We can’t know that someone is going to die in his or her sleep, fall from the sky, or roll their car 13 times and get crushed underneath it. We do know, however, that these things are going to happen to a LOT of people every day. Statistics tell us that 150,000+ die each day. (106 per minute, if that seems more comprehensible to you.)

If we take overly careful steps as we walk through life, we sacrifice a great portion of what’s possible to what brings fear. We become afraid to speak or to express ourselves because of the immense ‘what if’ lingering on our tongues. Experience teaches us that life is painful. It is also our only opportunity to prance honestly through these ridiculous obstacles we all share.
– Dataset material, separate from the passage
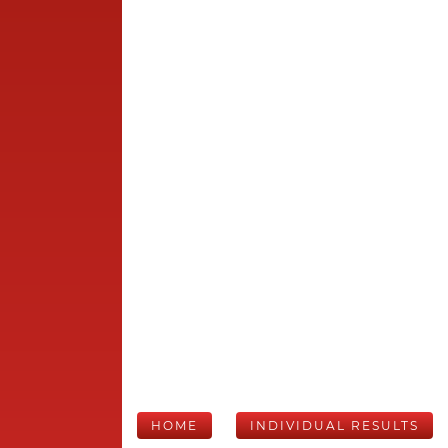
HOME
INDIVIDUAL RESULTS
If humor is at stake, we should err on the side of lunacy and caprice. Life has already sentenced us to death. I see no great reason to allow its shadow to overcome us as we go about our routine lives. A great gaffe will survive a long time. We all love to share stories of incredulity about what friends and family said or did.

Hanlon/Heinlein’s Razor: Never attribute to malice that which is explained by stupidity.

X-Hanlon Repudiation: Assuming you are interacting with people of mutual like or respect always feel free to do or say the thing which expresses pleasure, joy or greater enjoyment to the moment. Errors may arise – but humanity will exonerate.

I wince when I see the pain that results from good people regretting the things they’ve said or done in good spirit. Life is not only short, but it laughs at these self-conscious hesitations.

Good people will not bear malice toward you for openly embracing life and its whims. Mistakes are going to happen.

Go ahead and tell your grandmother that her house smells like boiled derriere if it makes her laugh. If it’s the last time you speak to her while she’s alive, you will have shared a moment of frivolous life together. There is no greater compliment than sharing your wit, wisdom and laughter will someone. Do not soften who you are because fear sits on your shoulder.

For anyone who knows me, you’ll know that this idea is one I earned one stupid comment at a time.